Baizley and guitarist Peter Adams, who sustained minor injuries, returned to Baroness. However, Adams left the band in 2017. “I feel a sense of gratitude to the people who have joined the band to keep this alive,” Baisley said while calling from his Philadelphia home. “I’m still friendly with everyone who was ever in Baroness. I never lost sight of what was good about this band.”
Baroness, which will perform Wednesday at Lucky You Lounge, can be filed under alternative metal since the band combines the power of metal and the wit and melody of post-punk. “It’s not one genre that influenced me while growing up,” Baizley said. “Look at bands like Slayer and Metallica and all that influenced them.”
Metallica vocalist-guitarist James Hetfield called Baisley after his bus accident. Metallica’s tour bus crashed in Sweden in 1986, killing bassist Cliff Burton. “When you’re at the bottom of your own barrel and somebody calls you with a shared experience, well, it saved that day for me,” Baizley said. Music also saved Baizley. “The next couple of records we made were about that accident in some form or other,” Baizley said. “I couldn’t help but write songs from that experience.”

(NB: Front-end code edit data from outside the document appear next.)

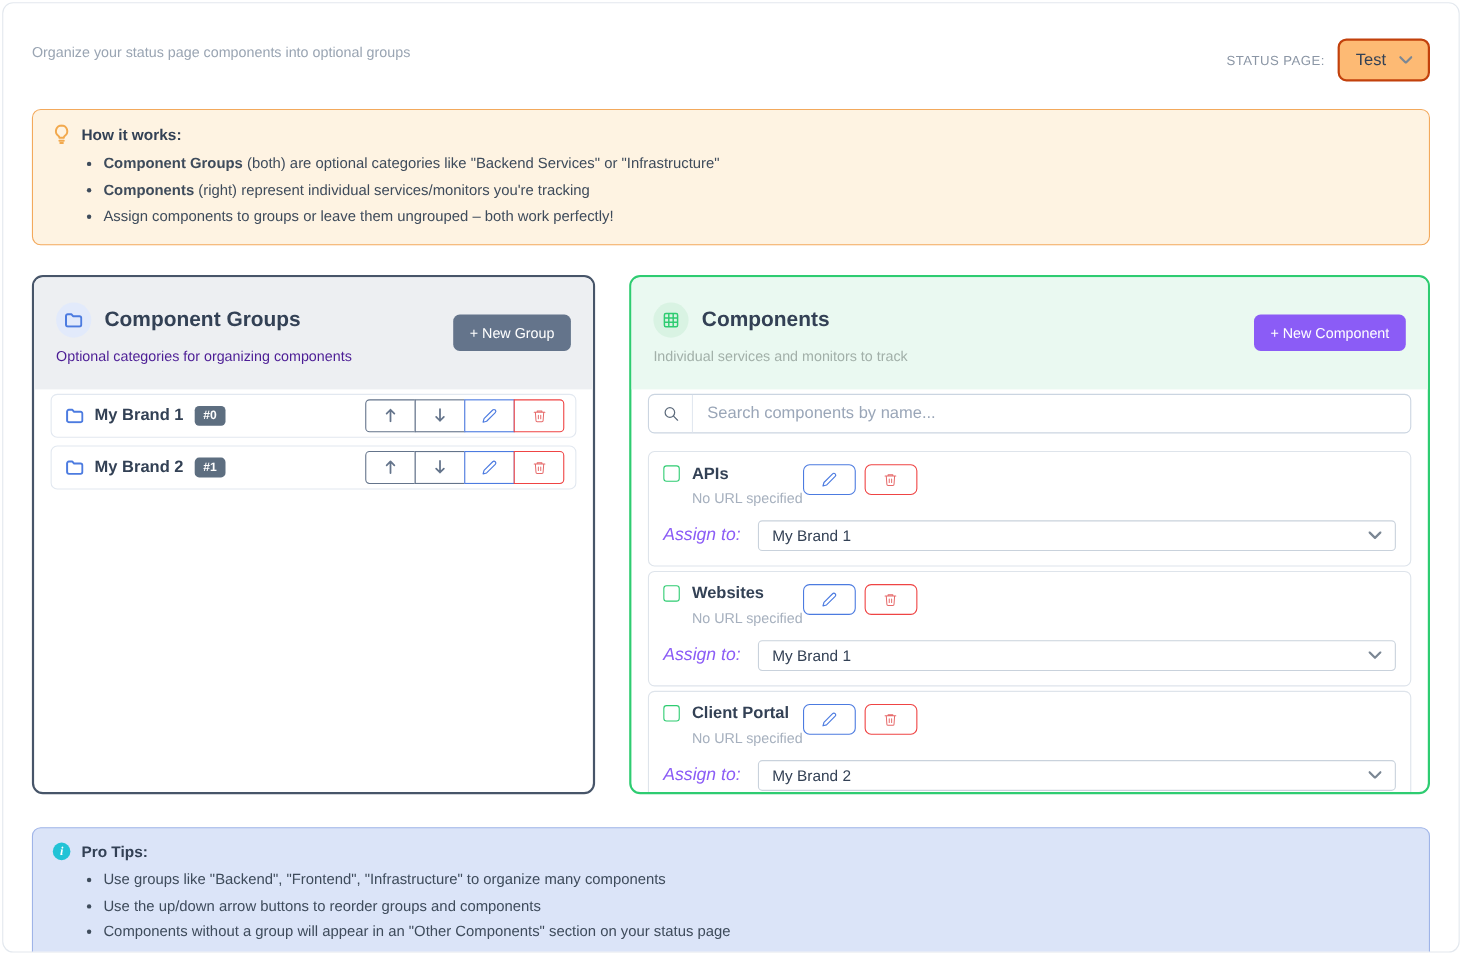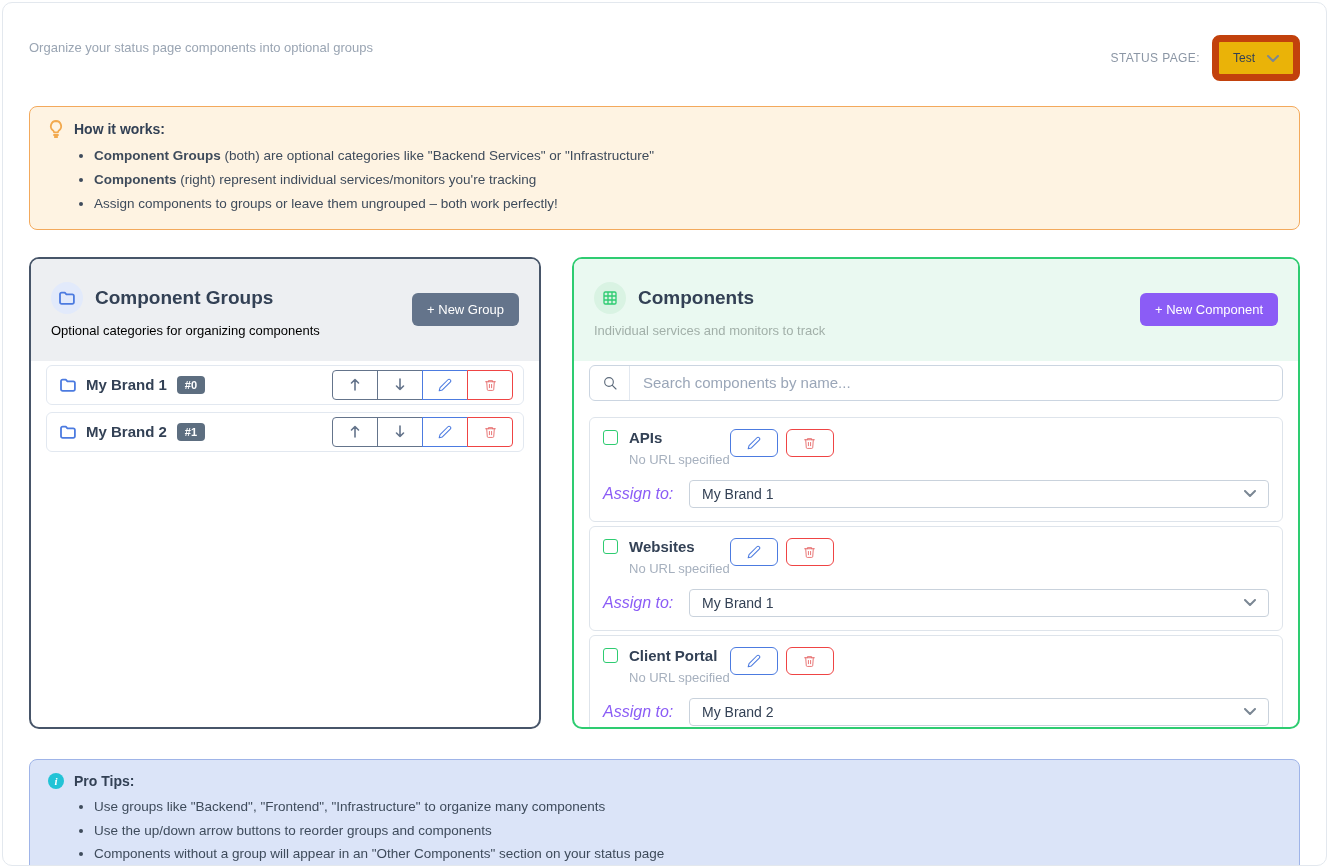--- a/index.html
+++ b/index.html
@@ -14,21 +14,21 @@
   
   .page-header{display:flex;justify-content:space-between;align-items:flex-start;}
   .header-title-row{display:flex;align-items:center;gap:18px;}
   .app-icon{width:34px;height:34px;border-radius:50%;background:#E4EAFC;display:grid;place-items:center;flex:none;}
   .grid-dots{display:grid;grid-template-columns:repeat(3,4px);grid-auto-rows:4px;gap:2px;}
   .grid-dots span{background:var(--accent-blue);border-radius:1px;}
   h1{font-size:26px;font-weight:600;color:#394559;margin:0;letter-spacing:.2px;}
   .header-sub{font-size:13px;color:#9AA5B3;margin-top:11px;}
   .status-wrap{display:flex;align-items:center;gap:12px;margin-top:6px;}
   .status-label{font-size:12px;color:#8B96A5;letter-spacing:.4px;}
-  .status-select{border:7px solid #c2410c;border-radius:8px;padding:9px 14px;display:flex;align-items:center;gap:12px;font-size:12px;color:var(--slate-dark);background:#eab308;cursor:pointer;}
+  .status-select{border:2px solid #c2410c;border-radius:8px;padding:9px 14px;display:flex;align-items:center;gap:12px;font-size:15px;color:var(--slate-dark);background:#fdba74;cursor:pointer;}
   .chev{stroke:#7B8794;fill:none;stroke-width:2;stroke-linecap:round;stroke-linejoin:round;}
 
   
   .info-box{border-radius:8px;padding:13px 18px 15px;margin-top:30px;}
   .info-box.how{background:#FEF3E2;border:1px solid #F3A95C;margin-top:25px;}
   .info-box.tips{background:#DBE4F8;border:1px solid #9FB4E8;}
   .info-title{display:flex;align-items:center;gap:10px;font-size:14px;font-weight:700;color:var(--slate-dark);}
   .info-box ul{margin:9px 0 0 46px;padding:0;}
   .info-box li{font-size:13.5px;color:#3E4B5B;margin-bottom:5px;line-height:1.4;}
   .info-box li:last-child{margin-bottom:0;}
@@ -42,21 +42,21 @@
   .panel.components{flex:1;border:2px solid var(--accent-green);}
   .panel-header{display:flex;justify-content:space-between;align-items:center;padding:18px 20px;height:102px;}
   .panel.groups .panel-header{background:#EDEFF2;}
   .panel.components .panel-header{background:#EAF9F1;}
   .panel-title-row{display:flex;align-items:center;gap:12px;}
   .panel-icon{width:32px;height:32px;border-radius:50%;display:grid;place-items:center;flex:none;}
   .panel.groups .panel-icon{background:#E2EAFB;}
   .panel.components .panel-icon{background:#D9F3E3;}
   h2{font-size:19px;font-weight:600;color:var(--slate-dark);margin:0;}
   .panel-sub{font-size:13px;margin-top:9px;}
-  .panel.groups .panel-sub{color:#000000;text-align:center;}
+  .panel.groups .panel-sub{color:#4c1d95;text-align:center;}
   .panel.components .panel-sub{color:#A2B0A9;}
   .btn-new{border:none;border-radius:6px;color:#fff;font-size:13px;padding:9px 15px;cursor:pointer;font-family:inherit;}
   .btn-new.group{background:#64748B;}
   .btn-new.component{background:#8b5cf6;}
   .panel-body{padding:4px 15px;}
 
   
   .group-row{display:flex;align-items:center;gap:10px;border:1px solid #E2E8F0;border-radius:6px;padding:4px 10px 4px 13px;height:40px;margin-bottom:7px;background:#fff;}
   .folder-ic{stroke:var(--accent-blue);fill:none;stroke-width:1.8;stroke-linejoin:round;}
   .group-name{font-size:15px;font-weight:700;color:var(--slate-dark);}

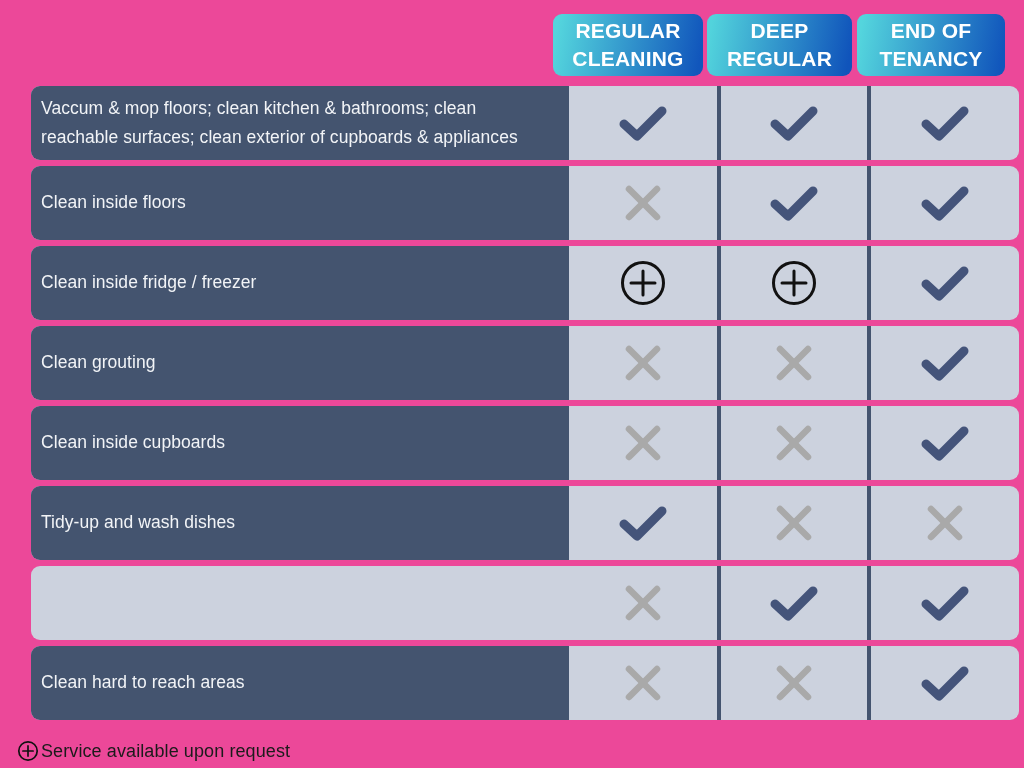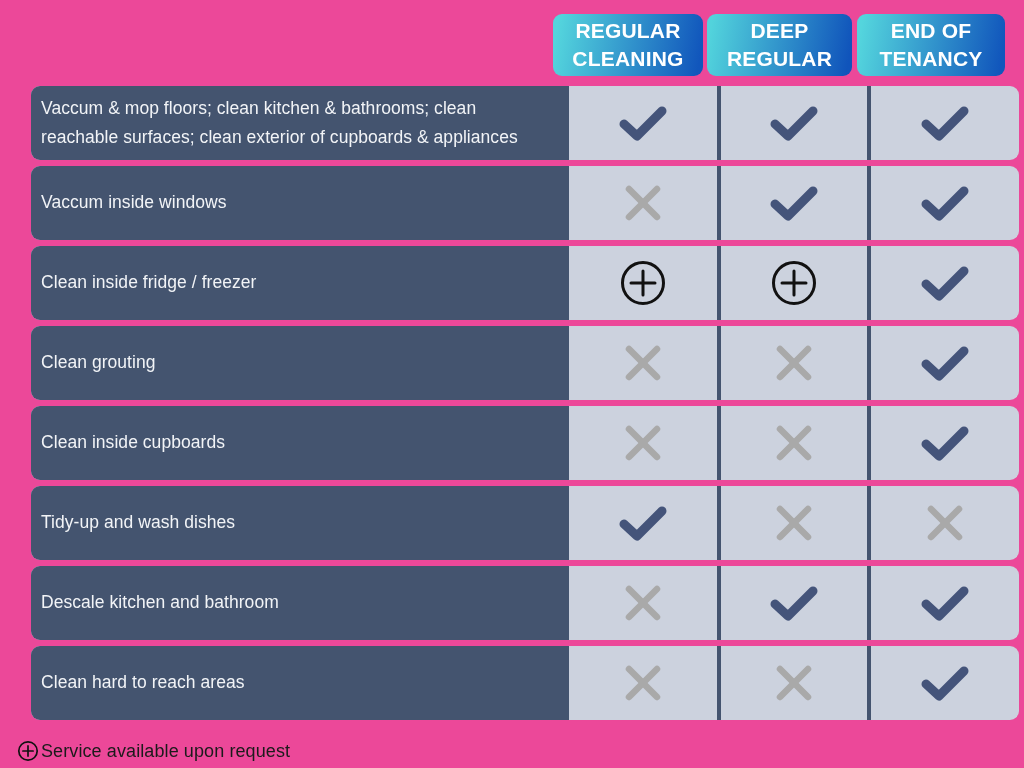--- a/index.html
+++ b/index.html
@@ -184,21 +184,21 @@
           <span>
             <svg class="icon-svg" aria-hidden="true" width="56" height="46" viewBox="0 0 56 46">
               <path d="M9 24 L22 36 L47 11" fill="none" stroke="#44547a" stroke-width="9" stroke-linecap="round" stroke-linejoin="round"></path>
             </svg>
           </span>
         </div>
       </div>
       <div class="row" style="height: 74px;">
         <div class="cells-strip" style="background: rgb(204, 210, 222);"></div>
         <div class="label-bar" style="background: rgb(68, 84, 111);">
-          <div class="label-text">Vaccum inside windows</div>
+          <div class="label-text">Clean inside floors</div>
         </div>
         <div class="divider d1" style="background: rgb(68, 84, 111);"></div>
         <div class="divider d2" style="background: rgb(68, 84, 111);"></div>
         <div class="cell c0">
           <span>
             <svg class="icon-svg" aria-hidden="true" width="46" height="46" viewBox="0 0 46 46">
               <line x1="9" y1="9" x2="37" y2="37" stroke="#a9a9a9" stroke-width="6.5" stroke-linecap="round"></line>
               <line x1="37" y1="9" x2="9" y2="37" stroke="#a9a9a9" stroke-width="6.5" stroke-linecap="round"></line>
             </svg>
           </span>
@@ -339,23 +339,20 @@
           <span>
             <svg class="icon-svg" aria-hidden="true" width="46" height="46" viewBox="0 0 46 46">
               <line x1="9" y1="9" x2="37" y2="37" stroke="#a9a9a9" stroke-width="6.5" stroke-linecap="round"></line>
               <line x1="37" y1="9" x2="9" y2="37" stroke="#a9a9a9" stroke-width="6.5" stroke-linecap="round"></line>
             </svg>
           </span>
         </div>
       </div>
       <div class="row" style="height: 74px;">
         <div class="cells-strip" style="background: rgb(204, 210, 222);"></div>
-        <div class="label-bar" style="background: rgb(68, 84, 111);">
-          <div class="label-text">Descale kitchen and bathroom</div>
-        </div>
         <div class="divider d1" style="background: rgb(68, 84, 111);"></div>
         <div class="divider d2" style="background: rgb(68, 84, 111);"></div>
         <div class="cell c0">
           <span>
             <svg class="icon-svg" aria-hidden="true" width="46" height="46" viewBox="0 0 46 46">
               <line x1="9" y1="9" x2="37" y2="37" stroke="#a9a9a9" stroke-width="6.5" stroke-linecap="round"></line>
               <line x1="37" y1="9" x2="9" y2="37" stroke="#a9a9a9" stroke-width="6.5" stroke-linecap="round"></line>
             </svg>
           </span>
         </div>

“Purple” was one of the finest albums released in 2015. Hurt and healing are all over the urgent and gritty songs. “Shock Me,” “Kerosene” and “If I Have to Wake Up (Would You Stop the Rain?)” are powerful and poignant. “Energy was harnessed, and that album was made,” Baizley said. Baizley has used color to convey his feelings with each album.
Baroness’ 2007 debut is the “Red Album.” “The Blue Record” followed in 2009. “Yellow & Green” dropped in 2012. “Gold & Grey” was released in 2019. “Colors for me have always been an easy way to connect the two very important aspects of my life, which is music and the visual side of things,” Baizley said. “What I do with colors is kind of similar to what Led Zeppelin did with numbers.” Led Zeppelin’s first four albums are numeric, from one to four.
Baroness, which also includes guitarist Gina Gleason, bassist Nick Jost and drummer Sebastian Thomson, is finishing up its latest album, which is complete with the exception of vocals. Forty songs were written, but it’s unknown if the new songs will be previewed. “We’ll see how things go since we start our tour tomorrow,” Baizley said. “Hopefully, we’ll hit our stride by the time we play Spokane.”